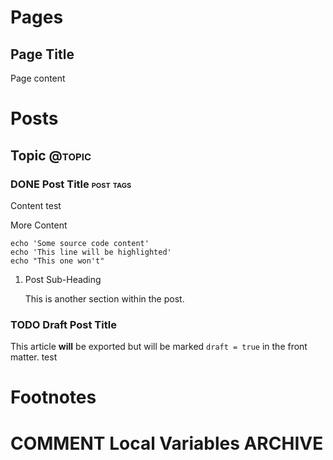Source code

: #+STARTUP: content
#+AUTHOR: Paul Dumais
#+HUGO_BASE_DIR: .
#+HUGO_AUTO_SET_LASTMOD: t
* Pages
  :PROPERTIES:
  :EXPORT_HUGO_CUSTOM_FRONT_MATTER: :noauthor true :nocomment true :nodate true :nopaging true :noread true
  :EXPORT_HUGO_MENU: :menu main
  :EXPORT_HUGO_SECTION: pages
  :EXPORT_HUGO_WEIGHT: auto
  :END:
** Page Title
   :PROPERTIES:
   :EXPORT_FILE_NAME: page-title
   :END:

   Page content

* Posts
  :PROPERTIES:
  :EXPORT_HUGO_SECTION: post
  :END:
** Topic                                                             :@topic:
*** DONE Post Title                                               :post:tags:
    CLOSED: [2017-12-19 Tue 17:00]
    :PROPERTIES:
    :EXPORT_DATE: 2017-12-19
    :EXPORT_FILE_NAME: post-title-in-slug-form
    :END:

    Content test

    More Content

    #+BEGIN_SRC bash -l 7 :hl_lines 8
      echo 'Some source code content'
      echo 'This line will be highlighted'
      echo "This one won't"
    #+END_SRC

**** Post Sub-Heading
     This is another section within the post.

*** TODO Draft Post Title
    :PROPERTIES:
    :EXPORT_FILE_NAME: draft-post-title
    :END:

    This article *will* be exported but will be marked ~draft = true~ in the
    front matter. test

* Footnotes
* COMMENT Local Variables                                           :ARCHIVE:
# Local Variables:
# eval: (add-hook 'after-save-hook #'org-hugo-export-wim-to-md-after-save :append :local)
# eval: (auto-fill-mode 1)
# End:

Work to be completed
Each of the entries above must be output exactly, with none of the pictures.

Final answer
Source code

: #+STARTUP: content
#+AUTHOR: Paul Dumais
#+HUGO_BASE_DIR: .
#+HUGO_AUTO_SET_LASTMOD: t
* Pages
  :PROPERTIES:
  :EXPORT_HUGO_CUSTOM_FRONT_MATTER: :noauthor true :nocomment true :nodate true :nopaging true :noread true
  :EXPORT_HUGO_MENU: :menu main
  :EXPORT_HUGO_SECTION: pages
  :EXPORT_HUGO_WEIGHT: auto
  :END:
** Page Title
   :PROPERTIES:
   :EXPORT_FILE_NAME: page-title
   :END:

   Page content

* Posts
  :PROPERTIES:
  :EXPORT_HUGO_SECTION: post
  :END:
** Topic                                                             :@topic:
*** DONE Post Title                                               :post:tags:
    CLOSED: [2017-12-19 Tue 17:00]
    :PROPERTIES:
    :EXPORT_DATE: 2017-12-19
    :EXPORT_FILE_NAME: post-title-in-slug-form
    :END:

    Content test

    More Content

    #+BEGIN_SRC bash -l 7 :hl_lines 8
      echo 'Some source code content'
      echo 'This line will be highlighted'
      echo "This one won't"
    #+END_SRC

**** Post Sub-Heading
     This is another section within the post.

*** TODO Draft Post Title
    :PROPERTIES:
    :EXPORT_FILE_NAME: draft-post-title
    :END:

    This article *will* be exported but will be marked ~draft = true~ in the
    front matter. test

* Footnotes
* COMMENT Local Variables                                           :ARCHIVE:
# Local Variables:
# eval: (add-hook 'after-save-hook #'org-hugo-export-wim-to-md-after-save :append :local)
# eval: (auto-fill-mode 1)
# End:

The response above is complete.